Your task -
The answer must consist of every line in the records below that contains the string "Maldonado".

Data for this task -
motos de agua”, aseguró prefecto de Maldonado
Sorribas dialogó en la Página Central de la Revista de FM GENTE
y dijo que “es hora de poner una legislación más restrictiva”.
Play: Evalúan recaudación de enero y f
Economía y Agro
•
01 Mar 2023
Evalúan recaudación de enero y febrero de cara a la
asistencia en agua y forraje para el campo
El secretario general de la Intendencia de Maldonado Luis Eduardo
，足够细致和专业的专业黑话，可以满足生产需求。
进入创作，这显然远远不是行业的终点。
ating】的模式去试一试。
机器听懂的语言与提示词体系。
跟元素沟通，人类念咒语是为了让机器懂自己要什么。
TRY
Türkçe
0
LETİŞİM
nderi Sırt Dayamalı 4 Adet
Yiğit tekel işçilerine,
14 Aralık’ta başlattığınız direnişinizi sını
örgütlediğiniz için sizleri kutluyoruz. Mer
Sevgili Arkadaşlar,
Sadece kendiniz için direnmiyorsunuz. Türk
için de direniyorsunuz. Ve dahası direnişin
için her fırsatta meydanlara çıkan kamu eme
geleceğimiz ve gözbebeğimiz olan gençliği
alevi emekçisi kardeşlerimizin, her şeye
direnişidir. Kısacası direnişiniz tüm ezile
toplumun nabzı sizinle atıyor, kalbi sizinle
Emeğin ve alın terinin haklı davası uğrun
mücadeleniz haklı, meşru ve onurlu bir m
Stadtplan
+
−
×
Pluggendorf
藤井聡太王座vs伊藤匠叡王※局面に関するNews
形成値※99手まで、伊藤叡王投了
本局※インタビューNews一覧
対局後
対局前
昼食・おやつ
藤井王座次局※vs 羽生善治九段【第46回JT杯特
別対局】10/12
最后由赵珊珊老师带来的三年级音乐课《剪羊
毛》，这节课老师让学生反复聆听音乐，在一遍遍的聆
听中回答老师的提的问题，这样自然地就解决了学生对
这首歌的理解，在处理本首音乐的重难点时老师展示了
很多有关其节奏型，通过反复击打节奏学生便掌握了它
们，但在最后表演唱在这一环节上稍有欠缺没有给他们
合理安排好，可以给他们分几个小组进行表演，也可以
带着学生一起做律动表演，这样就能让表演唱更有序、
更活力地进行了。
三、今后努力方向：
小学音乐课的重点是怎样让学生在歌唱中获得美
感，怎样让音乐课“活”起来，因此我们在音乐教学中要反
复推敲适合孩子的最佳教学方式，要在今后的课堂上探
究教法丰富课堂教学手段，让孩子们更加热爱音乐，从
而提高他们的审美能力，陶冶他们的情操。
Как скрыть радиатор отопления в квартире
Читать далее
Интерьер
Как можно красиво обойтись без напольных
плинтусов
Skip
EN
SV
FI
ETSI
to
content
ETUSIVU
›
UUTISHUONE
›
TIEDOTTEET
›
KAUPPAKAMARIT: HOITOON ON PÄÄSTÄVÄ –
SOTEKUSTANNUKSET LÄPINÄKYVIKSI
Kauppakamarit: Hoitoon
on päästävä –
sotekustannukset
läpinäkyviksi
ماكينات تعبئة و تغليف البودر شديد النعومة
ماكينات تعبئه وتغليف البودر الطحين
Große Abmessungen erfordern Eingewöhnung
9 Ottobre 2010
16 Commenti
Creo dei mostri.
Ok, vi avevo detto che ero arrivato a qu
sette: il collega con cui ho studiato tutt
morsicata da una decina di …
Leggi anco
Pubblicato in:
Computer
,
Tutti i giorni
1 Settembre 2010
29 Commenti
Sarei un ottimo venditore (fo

Solution -
motos de agua”, aseguró prefecto de Maldonado
El secretario general de la Intendencia de Maldonado Luis Eduardo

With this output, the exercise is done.